Contribute

If you'd rather use the corpus than contribute to it, see use the corpus.

Add a paper

Pick a stable id: YYYY-firstauthor-shortslug (lowercase, dashes).
Create corpus/papers/<id>.yaml following the schema.
Tag against the controlled vocabulary in the taxonomy. If a tag you need doesn't exist, add it to schema/taxonomy.yaml in the same PR.
Set visibility honestly. If unsure, default to non-public; promoting later is easy, recalling a leak isn't.
Write the notes field. The abstract is what the authors said; the notes are what your team thinks about it.
Open a PR. CI runs the corpus integrity test (every tag must resolve, every reference must exist).

For private papers

Don't put them in this repo. Use a separate private repo with the same schema (Lantern team: circumvention-corpus-private). The MCP server reads both data dirs locally; the public site you're reading right now serves only visibility: public records.

Add a tag to the taxonomy

Open a PR editing schema/taxonomy.yaml. New terms should have a definition and ideally a citation to a paper that uses the concept. Synonyms map alternate spellings to the canonical term.
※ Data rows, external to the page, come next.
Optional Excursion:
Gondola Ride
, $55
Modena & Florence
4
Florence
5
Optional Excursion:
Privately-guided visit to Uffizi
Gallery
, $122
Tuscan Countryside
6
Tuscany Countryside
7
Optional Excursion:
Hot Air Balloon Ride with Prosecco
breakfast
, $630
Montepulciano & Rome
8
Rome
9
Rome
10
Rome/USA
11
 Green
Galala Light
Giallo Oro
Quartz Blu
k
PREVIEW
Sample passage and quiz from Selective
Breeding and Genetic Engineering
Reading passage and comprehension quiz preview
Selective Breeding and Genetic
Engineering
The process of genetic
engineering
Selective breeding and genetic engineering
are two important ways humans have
Extract findings from a paper

The findings/ directory holds extracted claims (one- to three-sentence statements like "the GFW's classifier achieves 94% precision on Snowflake DTLS handshakes") tagged against the same vocabulary as papers. This is the highest-leverage curation work — it's what makes the corpus answer questions like "what did anyone find about technique X" without re-reading every paper.

An LLM (Claude/GPT/etc.) can propose findings if you feed it a paper; commit them only after a human review.